TESTO FORNITO
----

Calano gli immobili messi all’asta nel primo semestre 2023. Secondo l’analisi del Centro Studi AstaSy Analytics di NPLs RE_Solutions, il numero dei lotti si è fermato a 59.816, ovvero 17.840 in meno rispetto al primo semestre dell’anno precedente. Il valore base d’asta di tutti gli asset in vendita è ammontato a 8,29 miliardi di euro, con possibilità di offerta minima di 6,4 miliardi, per un valore medio di 138.644,04 euro.
“Considerata la ripresa dell’ordinaria attività presso i tribunali dopo lo stop dovuto alla pandemia, la riduzione del numero di immobili all’asta può essere rappresentativa di avvenute aggiudicazioni o dell’adozione di soluzioni alternative alla vendita coattiva”, avvertono gli esperti. Relativamente alle esecuzioni immobiliari, lo studio condotto dall’Associazione Tsei ha confermato che nel 2022 le procedure chiuse sono aumentate del 10% rispetto al 2021 e il 35% si sono chiuse stragiudizialmente prima della fase di vendita.
“Le crescenti iniziative di saldo e stralcio e di vivacizzazione delle aste contribuiscono efficacemente alla riduzione del volume di immobili in asta, favorendo anche lo smaltimento degli NPL, il cui accumularsi, a sua volta, influisce sull’andamento del mercato immobiliare coattivo” commenta Massimiliano Morana, amministratore delegato NPLs RE_Solutions. Che aggiunge: “stante la stretta correlazione tra NPL e aste, per stimare la futura tendenza del “judicial market” è fondamentale osservare se, e in qual misura, aumenteranno i crediti deteriorati. Nella valutazione sarà però essenziale considerare gli effetti delle recenti riforme, sia in tema di procedure concorsuali (nuovo codice della crisi e dell’insolvenza) sia di esecuzioni immobiliari (riforma Cartabia), che si prefiggono gli obiettivi di favorire interventi tempestivi finalizzati a evitare la crisi e di disincentivare il ricorso alle aste, come testimonia l’introduzione della possibilità di “vendita diretta” da parte del debitore”.

----

VOCI ESTRATTE
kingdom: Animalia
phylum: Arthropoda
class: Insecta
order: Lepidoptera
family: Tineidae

----

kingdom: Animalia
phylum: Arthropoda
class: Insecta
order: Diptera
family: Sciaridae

----

AZIONE RICHIESTA A
Traduci in inglese questa frase del testo sulle aste immobiliari: «Calano gli immobili messi all’asta nel primo semestre 2023.»
AZIONE RICHIESTA B
Scrivi il seguito del testo sulle aste immobiliari, riprendendo dopo la sua ultima frase.

RISPOSTA A
The number of properties put up for auction fell in the first half of 2023.

RISPOSTA B
Con riguardo alla distribuzione territoriale degli immobili in asta, rispetto al medesimo periodo dell’anno precedente, le proporzioni sono rimaste sostanzialmente invariate, confermando una maggiore concentrazione in Lombardia, Sicilia, Lazio, Campania e Toscana. Le sole cinque regioni Lombardia, Sicilia, Lazio, Campania e Toscana, annoverano un numero di lotti rappresentante il 50% dei complessivi in vendita. I cinque tribunali più “impegnati” con le vendite giudiziarie sono stati, nell’ordine: Catania, Brescia, Roma, Milano e Bergamo.
Analizzando i dati dal punto di vista delle categorie immobiliari, le percentuali, sempre proporzionalmente alla riduzione degli immobili in vendita, non hanno subito significativi cambiamenti rispetto al 2022, con evidenza sul fatto che la parte più consistente è ancora occupata dal residenziale che da solo, con 32.852 lotti in vendita, copre il 54,92% della fetta di mercato, con un aumento di circa il 2% rispetto allo stesso periodo dell’anno precedente e del 8,58% rispetto al 2021. La crescita del numero di abitazioni in asta è in linea con il venir meno dalle misure protettive che erano state introdotte per fronteggiare la pandemia e che impedivano il pignoramento delle abitazioni principali.
Gli esperti hanno rilevato un incremento di lotti in vendita nella categoria “uffici, negozi e laboratori” che in un anno sono cresciuti dal 7,69% al 11,05%. Le attività commerciali sono state duramente colpite dal lungo periodo di lock-down e, in particolare per quelle di medio/piccole dimensioni, sono aumentati i casi di default, preludio a pignoramenti o, peggio, a procedure concorsuali.
In calo, invece, la quantità dei capannoni in vendita, la cui incidenza sul totale dei lotti è scesa dal 5,38% al 2,89%. È improbabile che la variazione possa attribuirsi alle novità introdotte dalle riforme di legge in quanto troppo recenti; è più verosimile che si tratti della liquidazione del pregresso. Sarà importante monitorare il dato per appurarne l’assestamento come effetto dei cambiamenti normativi.